* Brano di partenza
——

Coppiette rapinate in spiaggia, arrestato 19enne di Pescia

Due volanti sul lungomare di Viareggio (foto d’archivio)

Preso dalla polizia insieme al complice di 16 anni di Lucca dopo due colpi messi a segno a Viareggio

VIAREGGIO. La serata in spiaggia a Viareggio è un classico di ogni estate per giovani e giovanissimi di ogni epoca. Ma che sulla sabbia della Passeggiata si corrano dei rischi è cosa nota. Ne hanno avuto la prova le due coppiette rapinate nella notte tra domenica e lunedì, nella zona di piazza Mazzini.

«Fuori tutto se non volete avere problemi»: spuntati dalla notte, cocci di bottiglia in mano, aria da duri, uno a minacciare mentre l’altro si posiziona alle spalle della coppia per impedire la fuga verso la Passeggiata. Italiani, uno di Pescia ed uno di Lucca, 19 e 16 anni, i due rapinatori. Roba da non credere ai propri occhi perfino per i poliziotti del commissariato di Viareggio che sono intervenuti, riuscendo ad incastrare gli autori delle rapine.

——

* Applica quanto letto
• A. In quale zona di Viareggio sono state rapinate le due coppiette, secondo l'articolo sulle rapine in spiaggia?
• B. Prosegui l'articolo sulle rapine in spiaggia a Viareggio dopo la sua ultima frase.

——

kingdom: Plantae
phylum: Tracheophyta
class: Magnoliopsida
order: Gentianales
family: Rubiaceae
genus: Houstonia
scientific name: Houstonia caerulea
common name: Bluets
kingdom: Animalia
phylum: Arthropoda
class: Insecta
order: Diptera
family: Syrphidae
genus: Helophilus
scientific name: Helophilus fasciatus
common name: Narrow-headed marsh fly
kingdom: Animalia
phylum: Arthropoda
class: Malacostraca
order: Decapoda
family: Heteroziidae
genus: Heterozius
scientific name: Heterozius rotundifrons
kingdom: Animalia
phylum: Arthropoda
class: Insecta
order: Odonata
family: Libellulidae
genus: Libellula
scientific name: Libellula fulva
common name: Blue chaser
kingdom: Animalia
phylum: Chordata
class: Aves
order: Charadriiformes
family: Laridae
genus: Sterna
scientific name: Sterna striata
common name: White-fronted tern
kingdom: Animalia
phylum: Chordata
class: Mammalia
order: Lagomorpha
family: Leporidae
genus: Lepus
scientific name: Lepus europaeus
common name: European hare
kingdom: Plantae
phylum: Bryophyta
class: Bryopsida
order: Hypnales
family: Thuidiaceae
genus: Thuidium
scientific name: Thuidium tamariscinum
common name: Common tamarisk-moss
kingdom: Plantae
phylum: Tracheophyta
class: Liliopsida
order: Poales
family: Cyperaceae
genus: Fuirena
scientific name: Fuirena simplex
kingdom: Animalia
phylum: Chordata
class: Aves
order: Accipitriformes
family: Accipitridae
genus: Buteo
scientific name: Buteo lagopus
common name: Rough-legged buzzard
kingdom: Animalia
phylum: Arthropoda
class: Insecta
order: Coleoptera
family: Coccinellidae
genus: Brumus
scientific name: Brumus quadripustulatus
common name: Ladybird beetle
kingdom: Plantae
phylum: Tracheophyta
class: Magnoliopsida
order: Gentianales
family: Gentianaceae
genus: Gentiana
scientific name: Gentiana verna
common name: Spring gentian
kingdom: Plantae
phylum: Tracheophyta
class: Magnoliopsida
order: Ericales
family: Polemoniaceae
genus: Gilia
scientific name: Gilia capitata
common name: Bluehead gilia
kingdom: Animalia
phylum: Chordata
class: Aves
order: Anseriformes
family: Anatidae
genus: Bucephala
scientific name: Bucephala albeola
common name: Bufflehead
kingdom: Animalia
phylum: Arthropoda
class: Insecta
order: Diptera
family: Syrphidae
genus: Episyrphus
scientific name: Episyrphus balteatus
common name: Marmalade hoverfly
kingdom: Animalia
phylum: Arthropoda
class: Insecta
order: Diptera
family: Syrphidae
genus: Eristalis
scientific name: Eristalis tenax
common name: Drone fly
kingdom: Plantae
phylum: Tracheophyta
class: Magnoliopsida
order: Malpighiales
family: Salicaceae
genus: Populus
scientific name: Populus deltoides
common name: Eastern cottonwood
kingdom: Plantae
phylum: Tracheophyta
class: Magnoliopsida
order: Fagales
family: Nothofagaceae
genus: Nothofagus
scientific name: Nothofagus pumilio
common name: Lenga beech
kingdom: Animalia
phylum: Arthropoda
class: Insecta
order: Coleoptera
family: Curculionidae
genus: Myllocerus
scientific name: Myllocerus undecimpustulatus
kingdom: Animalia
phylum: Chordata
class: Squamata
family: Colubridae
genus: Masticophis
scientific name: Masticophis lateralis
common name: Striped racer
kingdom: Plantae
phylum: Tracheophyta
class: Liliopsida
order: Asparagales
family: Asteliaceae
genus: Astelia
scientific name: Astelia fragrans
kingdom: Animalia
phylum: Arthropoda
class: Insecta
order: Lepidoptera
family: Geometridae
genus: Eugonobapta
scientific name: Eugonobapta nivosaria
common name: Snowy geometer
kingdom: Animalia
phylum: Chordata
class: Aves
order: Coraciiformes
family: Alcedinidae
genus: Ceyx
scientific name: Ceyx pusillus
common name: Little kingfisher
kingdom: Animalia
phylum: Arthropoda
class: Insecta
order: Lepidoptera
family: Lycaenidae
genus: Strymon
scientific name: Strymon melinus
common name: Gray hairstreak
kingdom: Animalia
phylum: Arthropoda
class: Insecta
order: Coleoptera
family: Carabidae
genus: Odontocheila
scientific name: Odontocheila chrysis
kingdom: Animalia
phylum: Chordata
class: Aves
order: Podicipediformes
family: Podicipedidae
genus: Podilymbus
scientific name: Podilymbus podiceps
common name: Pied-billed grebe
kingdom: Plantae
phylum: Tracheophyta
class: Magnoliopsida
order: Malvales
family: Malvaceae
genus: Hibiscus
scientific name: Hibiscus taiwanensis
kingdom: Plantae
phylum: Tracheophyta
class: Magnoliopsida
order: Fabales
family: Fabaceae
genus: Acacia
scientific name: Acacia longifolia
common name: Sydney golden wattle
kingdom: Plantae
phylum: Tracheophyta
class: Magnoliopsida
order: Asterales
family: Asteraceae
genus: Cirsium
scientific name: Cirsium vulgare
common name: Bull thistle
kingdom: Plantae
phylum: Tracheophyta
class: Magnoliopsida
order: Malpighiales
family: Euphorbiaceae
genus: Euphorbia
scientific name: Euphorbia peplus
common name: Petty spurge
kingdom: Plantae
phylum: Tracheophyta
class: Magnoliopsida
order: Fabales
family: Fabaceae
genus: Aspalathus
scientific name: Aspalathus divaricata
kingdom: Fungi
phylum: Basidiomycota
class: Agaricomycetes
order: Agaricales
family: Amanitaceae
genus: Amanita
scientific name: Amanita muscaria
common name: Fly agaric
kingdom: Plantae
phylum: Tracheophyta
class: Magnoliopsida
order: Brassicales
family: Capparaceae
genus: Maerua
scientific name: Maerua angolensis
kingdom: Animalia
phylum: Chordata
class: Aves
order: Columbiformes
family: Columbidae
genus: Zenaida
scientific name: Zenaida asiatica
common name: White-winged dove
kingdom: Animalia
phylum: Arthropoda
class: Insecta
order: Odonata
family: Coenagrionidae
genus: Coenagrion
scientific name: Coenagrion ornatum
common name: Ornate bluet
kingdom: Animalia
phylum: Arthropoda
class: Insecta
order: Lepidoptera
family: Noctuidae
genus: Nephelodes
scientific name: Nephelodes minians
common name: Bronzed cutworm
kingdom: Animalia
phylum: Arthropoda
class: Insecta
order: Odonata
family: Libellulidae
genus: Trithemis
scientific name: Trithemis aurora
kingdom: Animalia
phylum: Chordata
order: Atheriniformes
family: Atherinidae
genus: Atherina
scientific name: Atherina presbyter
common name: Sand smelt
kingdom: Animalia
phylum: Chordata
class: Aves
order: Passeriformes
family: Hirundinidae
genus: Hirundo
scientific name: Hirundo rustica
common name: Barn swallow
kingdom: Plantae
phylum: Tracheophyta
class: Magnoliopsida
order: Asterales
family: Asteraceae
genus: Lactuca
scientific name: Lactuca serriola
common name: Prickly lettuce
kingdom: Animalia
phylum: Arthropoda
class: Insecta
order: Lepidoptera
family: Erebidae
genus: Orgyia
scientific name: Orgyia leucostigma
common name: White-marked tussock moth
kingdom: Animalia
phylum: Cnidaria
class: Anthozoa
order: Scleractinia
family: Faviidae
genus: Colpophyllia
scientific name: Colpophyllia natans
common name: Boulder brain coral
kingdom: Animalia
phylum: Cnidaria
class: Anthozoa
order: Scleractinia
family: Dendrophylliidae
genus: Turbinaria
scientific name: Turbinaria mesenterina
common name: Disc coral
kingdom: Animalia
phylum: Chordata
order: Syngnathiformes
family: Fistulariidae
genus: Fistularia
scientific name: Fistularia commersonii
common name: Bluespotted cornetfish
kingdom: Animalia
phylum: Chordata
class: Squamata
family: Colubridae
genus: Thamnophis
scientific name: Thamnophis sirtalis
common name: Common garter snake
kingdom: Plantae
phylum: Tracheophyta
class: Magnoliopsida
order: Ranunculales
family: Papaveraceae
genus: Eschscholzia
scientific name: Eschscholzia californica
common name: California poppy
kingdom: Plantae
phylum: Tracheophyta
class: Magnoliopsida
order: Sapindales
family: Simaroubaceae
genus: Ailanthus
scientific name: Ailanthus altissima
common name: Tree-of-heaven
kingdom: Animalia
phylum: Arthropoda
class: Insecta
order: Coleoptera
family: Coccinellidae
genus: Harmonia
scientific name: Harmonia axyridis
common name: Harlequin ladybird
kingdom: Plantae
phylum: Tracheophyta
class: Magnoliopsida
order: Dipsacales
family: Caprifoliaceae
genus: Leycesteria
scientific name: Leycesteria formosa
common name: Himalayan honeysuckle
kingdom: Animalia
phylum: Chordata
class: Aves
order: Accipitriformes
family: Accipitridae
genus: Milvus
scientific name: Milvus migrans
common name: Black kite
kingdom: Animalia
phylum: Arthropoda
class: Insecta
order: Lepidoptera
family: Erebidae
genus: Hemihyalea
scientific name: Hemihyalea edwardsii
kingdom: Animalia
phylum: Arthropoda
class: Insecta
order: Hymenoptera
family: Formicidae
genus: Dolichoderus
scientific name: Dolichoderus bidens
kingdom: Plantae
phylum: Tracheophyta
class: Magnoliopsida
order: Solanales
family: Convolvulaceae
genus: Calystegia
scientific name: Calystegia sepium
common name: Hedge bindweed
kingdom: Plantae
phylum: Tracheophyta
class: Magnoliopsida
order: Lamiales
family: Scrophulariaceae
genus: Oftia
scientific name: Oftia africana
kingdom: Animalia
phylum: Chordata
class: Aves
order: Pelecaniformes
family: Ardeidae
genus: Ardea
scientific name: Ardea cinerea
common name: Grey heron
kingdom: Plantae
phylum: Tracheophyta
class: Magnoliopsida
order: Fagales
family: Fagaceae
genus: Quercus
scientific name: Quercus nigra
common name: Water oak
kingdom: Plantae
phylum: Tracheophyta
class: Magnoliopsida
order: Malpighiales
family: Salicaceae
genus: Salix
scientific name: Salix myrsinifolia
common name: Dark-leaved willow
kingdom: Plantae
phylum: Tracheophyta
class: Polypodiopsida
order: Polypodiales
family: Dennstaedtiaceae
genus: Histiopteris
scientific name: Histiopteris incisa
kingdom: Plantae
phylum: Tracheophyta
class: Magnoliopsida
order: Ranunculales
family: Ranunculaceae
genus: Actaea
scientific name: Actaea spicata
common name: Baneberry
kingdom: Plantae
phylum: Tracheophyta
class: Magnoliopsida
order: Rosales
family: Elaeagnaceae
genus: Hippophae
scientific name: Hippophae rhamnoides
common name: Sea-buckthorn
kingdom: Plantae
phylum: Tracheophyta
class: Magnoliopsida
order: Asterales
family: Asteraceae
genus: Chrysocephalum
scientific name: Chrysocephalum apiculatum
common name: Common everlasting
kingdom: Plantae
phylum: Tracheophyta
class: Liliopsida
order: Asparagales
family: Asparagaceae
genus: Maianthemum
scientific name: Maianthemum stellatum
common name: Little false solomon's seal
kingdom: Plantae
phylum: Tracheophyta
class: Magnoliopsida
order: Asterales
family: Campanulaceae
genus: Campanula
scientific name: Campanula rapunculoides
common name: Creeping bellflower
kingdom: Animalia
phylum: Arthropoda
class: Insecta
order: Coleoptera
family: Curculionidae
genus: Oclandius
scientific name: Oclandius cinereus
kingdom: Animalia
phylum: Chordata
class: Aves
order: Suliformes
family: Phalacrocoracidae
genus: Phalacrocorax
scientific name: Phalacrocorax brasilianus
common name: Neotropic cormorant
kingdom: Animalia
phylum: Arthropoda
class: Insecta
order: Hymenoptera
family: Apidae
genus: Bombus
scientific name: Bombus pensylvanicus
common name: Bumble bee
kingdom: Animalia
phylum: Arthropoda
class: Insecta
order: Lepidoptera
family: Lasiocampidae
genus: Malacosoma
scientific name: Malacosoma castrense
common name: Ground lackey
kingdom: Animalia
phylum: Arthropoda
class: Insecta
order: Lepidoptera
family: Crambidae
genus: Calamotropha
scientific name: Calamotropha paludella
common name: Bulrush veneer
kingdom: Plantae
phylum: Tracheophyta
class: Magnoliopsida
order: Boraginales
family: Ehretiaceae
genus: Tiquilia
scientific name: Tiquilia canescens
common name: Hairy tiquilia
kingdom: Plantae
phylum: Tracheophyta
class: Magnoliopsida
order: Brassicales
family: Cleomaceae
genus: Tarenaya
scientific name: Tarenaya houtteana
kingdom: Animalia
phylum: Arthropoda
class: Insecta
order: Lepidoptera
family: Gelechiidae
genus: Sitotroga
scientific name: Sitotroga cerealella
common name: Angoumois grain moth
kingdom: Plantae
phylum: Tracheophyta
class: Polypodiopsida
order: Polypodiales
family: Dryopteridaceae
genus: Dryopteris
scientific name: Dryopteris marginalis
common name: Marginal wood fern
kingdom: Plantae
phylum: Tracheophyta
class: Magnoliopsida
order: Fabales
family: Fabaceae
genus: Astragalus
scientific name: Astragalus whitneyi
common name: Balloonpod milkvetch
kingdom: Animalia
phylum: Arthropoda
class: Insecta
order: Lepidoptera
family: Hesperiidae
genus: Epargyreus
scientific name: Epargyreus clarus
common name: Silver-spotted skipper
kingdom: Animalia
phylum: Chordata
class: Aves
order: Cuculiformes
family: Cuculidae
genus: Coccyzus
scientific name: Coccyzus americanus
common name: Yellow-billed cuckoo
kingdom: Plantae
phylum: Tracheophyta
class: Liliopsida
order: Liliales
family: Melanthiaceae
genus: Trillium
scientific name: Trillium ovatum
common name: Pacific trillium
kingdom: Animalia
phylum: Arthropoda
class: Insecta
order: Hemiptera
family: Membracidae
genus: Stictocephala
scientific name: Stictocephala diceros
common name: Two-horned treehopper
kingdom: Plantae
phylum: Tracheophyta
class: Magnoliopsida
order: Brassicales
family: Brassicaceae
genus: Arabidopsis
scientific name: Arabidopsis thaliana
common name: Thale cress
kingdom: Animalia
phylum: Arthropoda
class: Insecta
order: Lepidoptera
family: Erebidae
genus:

——

* Risposte ai compiti
• A. Nella zona di piazza Mazzini.

• B.
Un successo reso possibile anche dalla descrizione che le vittime riescono subito a fare degli aggressori, indicando con precisione dove si sono diretti una volta messi a segni i colpi. Gli agenti delle Volanti del commissariato della polizia di Stato si buttano sulla spiaggia, perlustrandola appiattiti nel buio. Fino a che non avvistano due sagome ed intuendo che si tratta dei due giovani rapinatori li inseguono, e li bloccano, all’altezza del Bagno Nettuno.

Se non fossero finiti tra le mani degli agenti, le due ombre tra Passeggiata e mare avrebbero sicuramente messo a segno altri colpi simili. Una volta portati in commissariato, addosso ai due sono saltati fuori un cellulare I-Phone e vari contatti, «provento del reato» spiega la nota del commissariato. Oggetti e denaro che sono stati poi riconsegnati alle vittime.

Per Pietro Falese, 19 anni, residente a Pescia, noto alle forze di polizia per un precedente legato allo spaccio, si sono aperte le porte del carcere di San Giorgio, a Lucca. Il suo amico minorenne, residente a Lucca, è stato invece riconsegnato ai genitori, Il reato contestato ad entrambi è quello di rapina aggravata in concorso.

Un bel segnale, quello che arriva dal lavoro delle volanti.